La stigmatisation par association (courtesy stigma)

Alors que la plupart des études se sont concentrées sur la situation de ceux qui subissent directement la stigmatisation, Goffman, dès 1963, a suggéré que cette stigmatisation pouvait affecter également ceux qui leur sont étroitement associés : Il conçoit que : « Les problèmes rencontrés par les personnes stigmatisées se propagent par vagues d’intensité décroissante parmi ceux avec qui elles entrent en contact ». Ainsi il apparait que le phénomène de stigmatisation peut impacter sérieusement les familles de personnes directement concernées par une maladie psychiatrique.

La stigmatisation des proches de la personne malade, traduit la désapprobation par le corps social, de l’entourage des personnes stigmatisées, en raison de leur proximité avec elles. Ainsi, la famille, les amis et les personnes proches peuvent subir l’impact de cette forme de stigmatisation.

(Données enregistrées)
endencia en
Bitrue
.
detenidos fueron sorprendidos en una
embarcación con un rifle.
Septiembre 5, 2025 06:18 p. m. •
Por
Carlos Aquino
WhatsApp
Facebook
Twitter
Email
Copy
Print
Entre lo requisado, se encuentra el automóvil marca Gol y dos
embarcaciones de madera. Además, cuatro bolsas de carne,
...
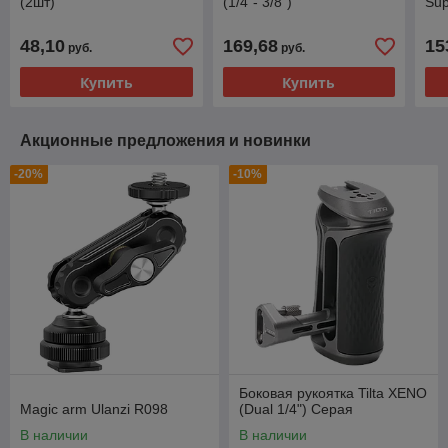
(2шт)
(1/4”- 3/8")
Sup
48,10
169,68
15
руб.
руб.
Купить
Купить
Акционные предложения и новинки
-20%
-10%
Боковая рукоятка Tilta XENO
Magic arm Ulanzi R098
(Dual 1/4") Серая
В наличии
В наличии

## Problèmes à résoudre
- A) Recopiez mot pour mot le passage de l'extrait sur la stigmatisation par association, depuis « La stigmatisation des » jusqu'à « forme de stigmatisation. » inclus.
- B) Répondez à ces questions d'après l'extrait sur la stigmatisation par association :
(i) En quelle année Goffman a-t-il suggéré que la stigmatisation pouvait aussi toucher les proches ?
(ii) Selon Goffman, comment se propagent les problèmes rencontrés par les personnes stigmatisées ?
(iii) Quelles personnes peuvent subir l'impact de cette forme de stigmatisation ?
Ces documents ne sont pas nécessaires.

## Réponses aux problèmes
- A)
La stigmatisation des proches de la personne malade, traduit la désapprobation par le corps social, de l’entourage des personnes stigmatisées, en raison de leur proximité avec elles. Ainsi, la famille, les amis et les personnes proches peuvent subir l’impact de cette forme de stigmatisation.

- B)
(i) En 1963.
(ii) Par vagues d'intensité décroissante parmi ceux avec qui elles entrent en contact.
(iii) La famille, les amis et les personnes proches.